Súbase al lomo de una majestuosa ballena en un video ‘extraordinario’

Video screengrab

La mítica experiencia de montar una ballena ha sido captada en video después que unos investigadores acoplaron una cámara 4K a una ballena del Atlántico Norte frente a Virginia.

El Instituto de Investigación de Peces y Vida Silvestre de la Florida compartió el video en Facebook, señalando que la ballena fue marcada con una cámara para “analizar su inmersión a corto plazo y su comportamiento acústico”.

“El video resultante es una visión rara y notable de la migración hacia el sur de una ballena franca del Atlántico Norte embarazada ... desde el punto de vista de las ballenas”, escribió el Instituto de Investigación de Vida Silvestre.

“Mientras lo ve, observe el bajo perfil de las ballenas y la poca perturbación que hacen en la superficie. Esta es en parte la razón por la que puede ser difícil para los navegantes avistar ballenas francas, incluso en buenas condiciones”.

El video muestra cómo las enormes ballenas francas parecen moverse a cámara lenta mientras se deslizan suavemente, se sumergen y vuelven a subir.

En los momentos en que deciden salir a la superficie, las aguas oceánicas escurren suavemente sobre sus lomos y retroceden con la misma suavidad.

Entre los momentos más inusuales grabados está el de otra ballena que cruza por encima de la ballena marcada y la acaricia suavemente con una aleta.

Los investigadores fijaron la cámara con una larga pértiga y una ventosa, según muestra el video. La marca se recuperó un día después, a 20 millas náuticas al sur, con más de 10 horas de datos grabados.

La ballena, identificada como Smoke, tiene 27 años y acaba de tener su cuarta cría, según los investigadores. En el video se le ve acompañada de otra hembra, llamada Caterpillar.

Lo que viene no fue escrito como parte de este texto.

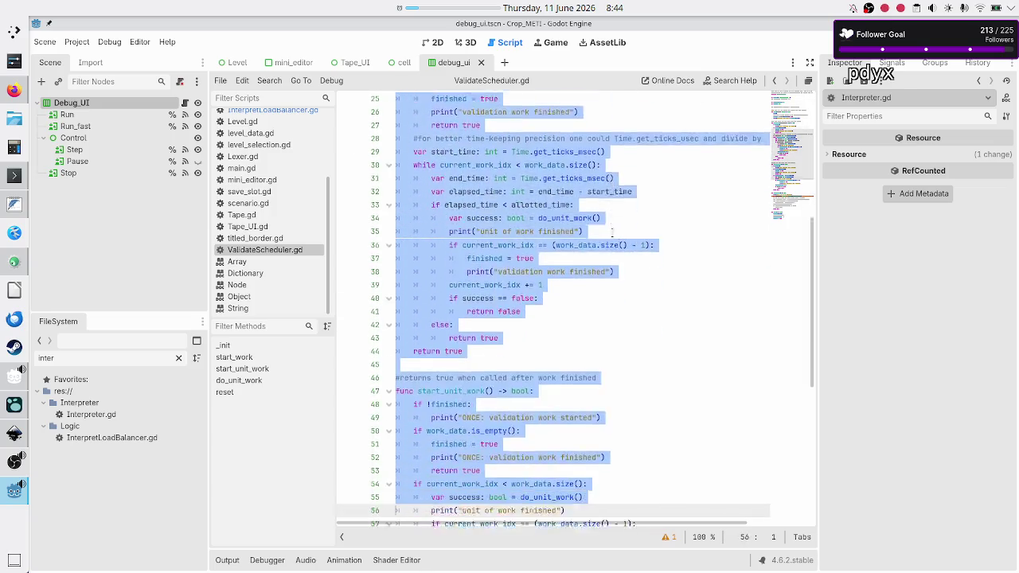
{"action": "key", "text": "shift+Down"}
{"action": "key", "text": "shift+Down"}
{"action": "key", "text": "shift+Down"}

Según el Centro de Ciencias Marinas de la isla de Tybee, los científicos han seguido la pista de “Smoke” desde que la avistaron cuando era una cría en 1996 “en aguas de la costa norte de la Florida”.

“En abril de 2003, Smoke fue vista ... con lo que los investigadores pudieron identificar rápidamente como las clásicas cicatrices de enredo”, informa el centro.

“No se le vio ningún aparejo, pero era obvio que en algún momento entre agosto de 2002 y abril de 2003 se había enredado en redes de pesca y había conseguido desenredarse, como su madre (Phoenix) pudo hacer unos seis años antes”.

Las ballenas francas viven, “como mínimo”, hasta 70 años y pueden alcanzar 52 pies de longitud y 140,000 libras de peso, según NOAA Fisheries.